INTERESTING Nikon Leica Thread Mount Rangefinder Prototypes

What does 'M' stand for?

What does 'M' stand for?

I have seen others state that the 'M' stands for medium format, but it does not make sense. Why would NK want to point out that its camera was midway between 24X32 and 24X36? It wanted to sell a camera that would conform to standard film-processing machines. I have always believed and continue to contend that M stands for "modified." That way, buyers would know that such a Nikon had been corrected to conform to a standard film advance.
 
I have seen others state that the 'M' stands for medium format, but it does not make sense. Why would NK want to point out that its camera was midway between 24X32 and 24X36? It wanted to sell a camera that would conform to standard film-processing machines.

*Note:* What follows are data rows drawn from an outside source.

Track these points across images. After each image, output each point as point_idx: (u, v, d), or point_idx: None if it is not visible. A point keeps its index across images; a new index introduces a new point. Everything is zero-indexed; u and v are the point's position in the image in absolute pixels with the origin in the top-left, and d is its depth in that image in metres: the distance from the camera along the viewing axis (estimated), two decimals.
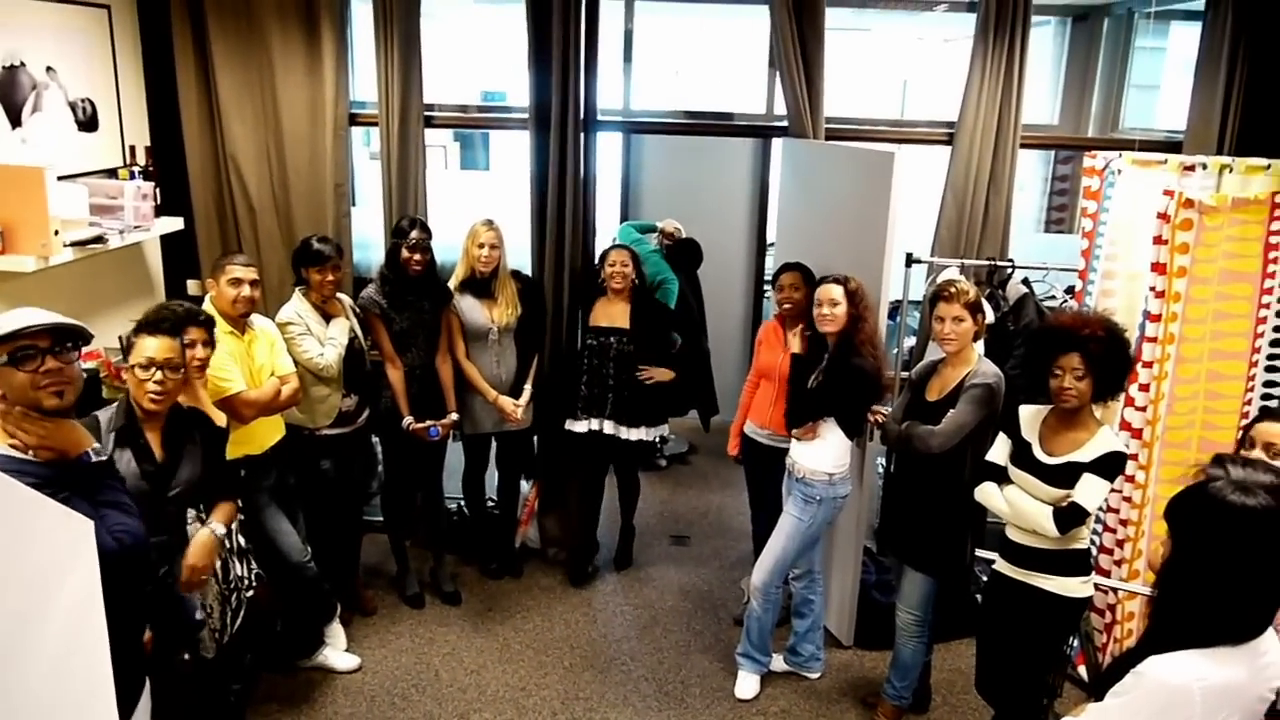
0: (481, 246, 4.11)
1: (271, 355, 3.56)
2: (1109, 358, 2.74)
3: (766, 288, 6.10)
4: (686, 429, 6.31)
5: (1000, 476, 2.96)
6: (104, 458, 2.16)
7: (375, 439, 4.28)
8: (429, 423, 4.10)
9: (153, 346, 2.57)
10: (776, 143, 5.87)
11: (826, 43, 4.36)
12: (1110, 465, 2.76)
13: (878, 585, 4.18)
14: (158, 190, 4.09)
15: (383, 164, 4.50)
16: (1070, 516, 2.76)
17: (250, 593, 3.05)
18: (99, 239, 3.63)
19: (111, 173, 4.06)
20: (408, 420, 4.06)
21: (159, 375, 2.55)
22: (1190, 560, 1.71)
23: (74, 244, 3.49)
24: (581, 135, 4.41)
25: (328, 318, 3.81)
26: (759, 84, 5.37)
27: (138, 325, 2.65)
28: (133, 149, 4.20)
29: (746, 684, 3.84)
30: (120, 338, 3.28)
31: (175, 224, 4.25)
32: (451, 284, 4.20)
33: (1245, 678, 1.66)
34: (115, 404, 2.62)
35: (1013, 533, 2.94)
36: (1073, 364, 2.74)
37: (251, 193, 4.48)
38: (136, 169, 4.12)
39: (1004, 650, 3.02)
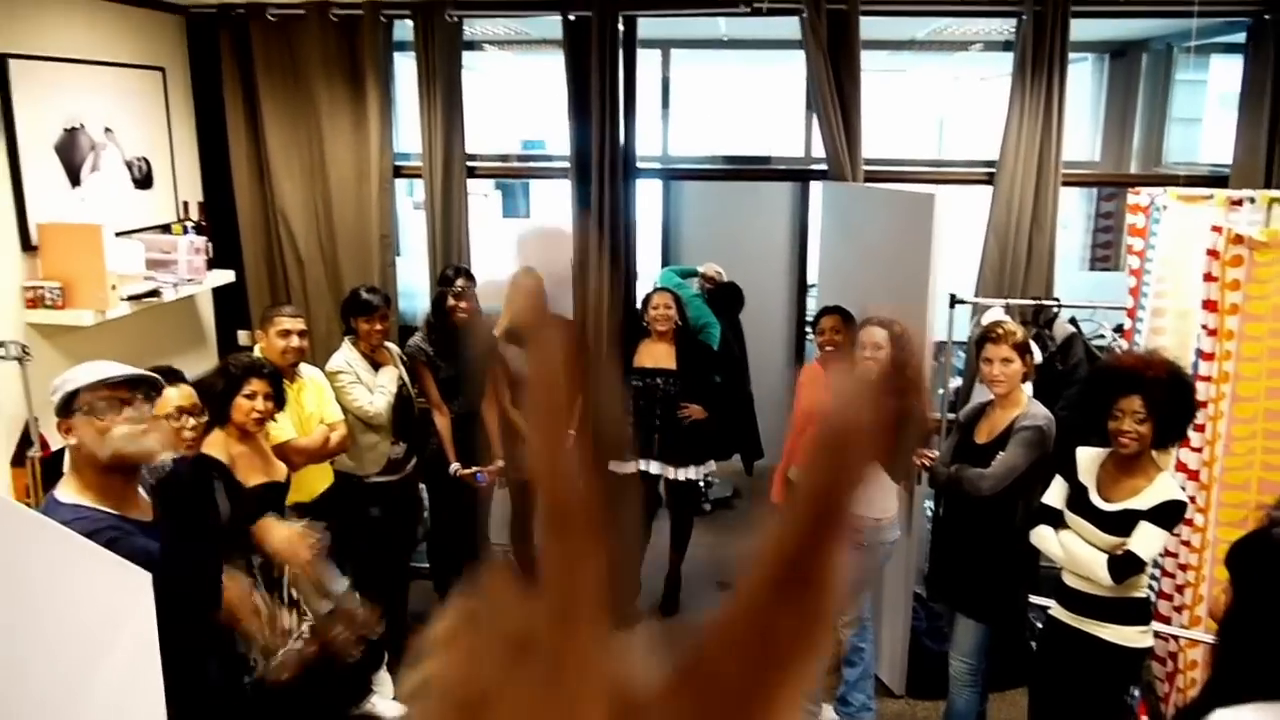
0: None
1: (320, 403, 3.62)
2: (1172, 402, 2.66)
3: (808, 331, 6.07)
4: (730, 473, 6.27)
5: (1056, 520, 2.89)
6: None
7: (421, 486, 4.31)
8: (475, 469, 4.12)
9: (175, 396, 2.63)
10: (815, 186, 5.89)
11: (863, 85, 4.37)
12: (1169, 514, 2.69)
13: (929, 632, 4.09)
14: (210, 244, 4.20)
15: (427, 214, 4.58)
16: (1126, 565, 2.69)
17: (299, 644, 3.05)
18: (154, 293, 3.73)
19: (165, 228, 4.17)
20: (455, 466, 4.09)
21: (191, 422, 2.62)
22: (1253, 609, 1.66)
23: (130, 298, 3.59)
24: (621, 182, 4.46)
25: (376, 366, 3.87)
26: (796, 128, 5.40)
27: None
28: (186, 205, 4.32)
29: None
30: None
31: (227, 277, 4.35)
32: (495, 332, 4.24)
33: None
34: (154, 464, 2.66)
35: (1070, 579, 2.87)
36: (1134, 407, 2.66)
37: (300, 245, 4.58)
38: (190, 224, 4.24)
39: (1059, 700, 2.93)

I have always believed and continue to contend that M stands for "modified." That way, buyers would know that such a Nikon had been corrected to conform to a standard film advance.

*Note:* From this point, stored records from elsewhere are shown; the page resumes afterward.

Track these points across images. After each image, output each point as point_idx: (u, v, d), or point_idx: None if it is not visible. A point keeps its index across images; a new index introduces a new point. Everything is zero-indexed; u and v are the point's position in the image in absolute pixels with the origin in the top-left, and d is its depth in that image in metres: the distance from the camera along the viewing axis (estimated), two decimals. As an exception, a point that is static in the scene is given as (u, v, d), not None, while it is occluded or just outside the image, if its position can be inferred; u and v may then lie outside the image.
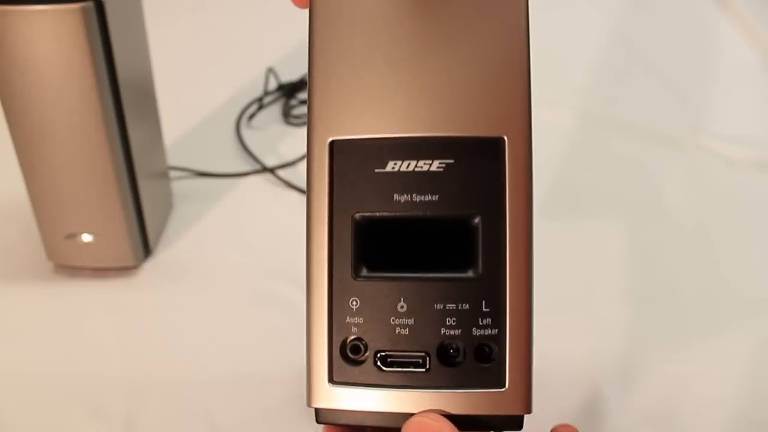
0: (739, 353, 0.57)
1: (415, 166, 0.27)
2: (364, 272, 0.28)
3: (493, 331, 0.27)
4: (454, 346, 0.27)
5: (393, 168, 0.27)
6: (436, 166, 0.27)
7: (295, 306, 0.60)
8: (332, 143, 0.28)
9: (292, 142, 0.81)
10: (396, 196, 0.27)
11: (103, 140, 0.55)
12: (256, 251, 0.66)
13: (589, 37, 1.04)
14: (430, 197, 0.27)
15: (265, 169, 0.76)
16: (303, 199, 0.72)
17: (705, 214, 0.72)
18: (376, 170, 0.27)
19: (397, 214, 0.27)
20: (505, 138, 0.27)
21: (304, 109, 0.87)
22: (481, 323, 0.27)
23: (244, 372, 0.55)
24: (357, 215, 0.28)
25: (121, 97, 0.55)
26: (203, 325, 0.59)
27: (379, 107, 0.27)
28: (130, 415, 0.52)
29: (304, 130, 0.82)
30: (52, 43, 0.50)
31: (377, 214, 0.27)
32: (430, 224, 0.27)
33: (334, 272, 0.28)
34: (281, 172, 0.76)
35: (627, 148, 0.82)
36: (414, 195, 0.27)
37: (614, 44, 1.03)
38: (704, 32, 1.07)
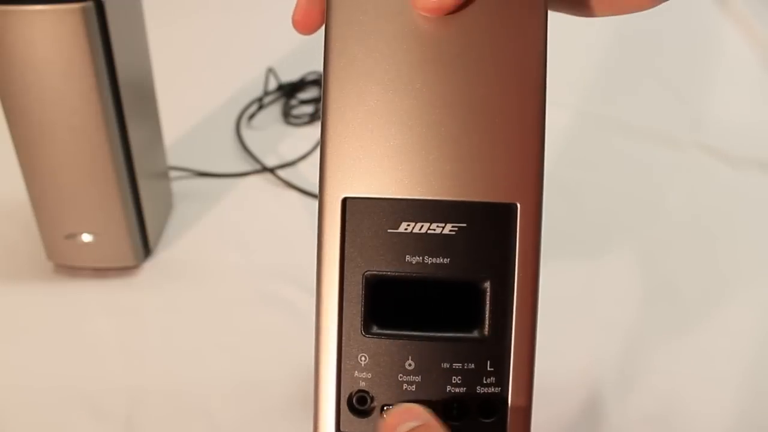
0: (740, 354, 0.57)
1: (428, 228, 0.28)
2: (374, 329, 0.28)
3: (497, 389, 0.28)
4: (458, 402, 0.28)
5: (406, 229, 0.28)
6: (448, 229, 0.28)
7: (295, 306, 0.60)
8: (345, 200, 0.28)
9: (292, 142, 0.81)
10: (408, 257, 0.28)
11: (103, 140, 0.55)
12: (256, 251, 0.66)
13: (589, 37, 1.04)
14: (441, 260, 0.28)
15: (265, 169, 0.76)
16: (303, 199, 0.72)
17: (705, 213, 0.72)
18: (389, 230, 0.28)
19: (408, 274, 0.28)
20: (518, 204, 0.27)
21: (304, 109, 0.87)
22: (485, 382, 0.28)
23: (244, 372, 0.55)
24: (368, 273, 0.28)
25: (121, 97, 0.55)
26: (203, 325, 0.59)
27: (394, 168, 0.28)
28: (130, 415, 0.52)
29: (304, 130, 0.83)
30: (52, 43, 0.50)
31: (389, 273, 0.28)
32: (440, 286, 0.28)
33: (343, 328, 0.28)
34: (281, 172, 0.76)
35: (627, 148, 0.82)
36: (426, 257, 0.28)
37: (614, 44, 1.03)
38: (704, 32, 1.07)
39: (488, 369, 0.28)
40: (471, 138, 0.28)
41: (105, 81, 0.53)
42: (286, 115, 0.86)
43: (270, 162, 0.77)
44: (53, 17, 0.49)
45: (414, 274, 0.28)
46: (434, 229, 0.28)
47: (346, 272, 0.28)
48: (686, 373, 0.56)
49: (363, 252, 0.28)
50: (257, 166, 0.77)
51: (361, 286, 0.28)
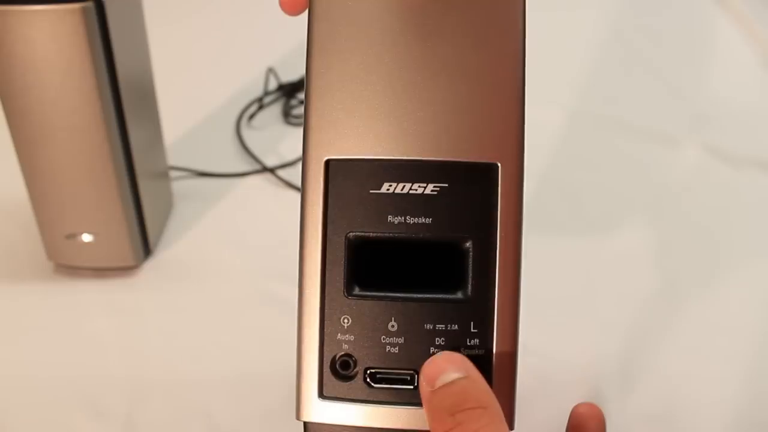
0: (739, 353, 0.57)
1: (410, 188, 0.28)
2: (357, 291, 0.28)
3: (480, 351, 0.28)
4: None
5: (388, 189, 0.28)
6: (430, 189, 0.28)
7: (294, 306, 0.60)
8: (328, 162, 0.28)
9: (292, 142, 0.81)
10: (390, 218, 0.28)
11: (103, 140, 0.55)
12: (256, 251, 0.66)
13: (588, 37, 1.04)
14: (423, 220, 0.28)
15: (265, 169, 0.76)
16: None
17: (704, 213, 0.72)
18: (371, 191, 0.28)
19: (391, 235, 0.28)
20: (499, 164, 0.27)
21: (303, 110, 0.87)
22: (469, 343, 0.28)
23: (244, 372, 0.55)
24: (351, 234, 0.28)
25: (121, 97, 0.55)
26: (203, 325, 0.59)
27: (376, 129, 0.28)
28: (130, 415, 0.52)
29: (304, 130, 0.83)
30: (52, 43, 0.50)
31: (371, 234, 0.28)
32: (422, 246, 0.28)
33: (326, 290, 0.28)
34: (281, 172, 0.76)
35: (627, 148, 0.82)
36: (408, 217, 0.28)
37: (613, 43, 1.03)
38: (704, 31, 1.07)
39: (472, 330, 0.28)
40: (452, 99, 0.28)
41: (105, 81, 0.53)
42: (286, 115, 0.86)
43: (270, 162, 0.77)
44: (53, 17, 0.49)
45: (396, 234, 0.28)
46: (416, 189, 0.28)
47: (329, 233, 0.28)
48: (686, 372, 0.56)
49: (345, 213, 0.28)
50: (257, 166, 0.77)
51: (343, 247, 0.28)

I find it odd that Nippon Kogaku wanted a product for world wide sales, no different than the other up-start miniature camera makers in post war Japan and yet played around with 24x32 and 24x34 formats.

The idea of getting more photos from one roll of film might have sounded great in Japan that was rebuilding from the destruction of war and wages were low but it was a bad idea to go against the mainstream, even for fitting full frame in Kodachrome cards alone.

Yes, I know that even German camera makers had made cameras in 24x24 formats ( Zeiss and Robot, for example) but these were not mainstream and sold poorly and or were for specialised applications.
 
Nikon formatting

Nikon formatting

I find it odd that Nippon Kogaku wanted a product for world wide sales, no different than the other up-start miniature camera makers in post war Japan and yet played around with 24x32 and 24x34 formats.

The idea of getting more photos from one roll of film might have sounded great in Japan that was rebuilding from the destruction of war and wages were low but it was a bad idea to go against the mainstream, even for fitting full frame in Kodachrome cards alone.

Minolta "invented" the 24X32 format and promoted it heavily to the Japanese government, who, in turn, specified that projectors sold in schools had to use that format. In 1948 the 24X 32 format looked like it could be a winner. Tokyo Kogaku's 35mm Minion As and Olympus' first cameras also used the 24X32 format. Gasser and Liholm, the American importers, refused to take any more Nikons in the 24X32 format after importing about 72. The Nikon camera could not be expanded to 24X36 without changing the entire body casting. 24X34 was the workable compromise. The Nikon could be expanded to that size and a standard eight sprocket advance made it compatible with automated processing machines. The Nikon did not go to 24X36 until the Nikon S2 of late 1954.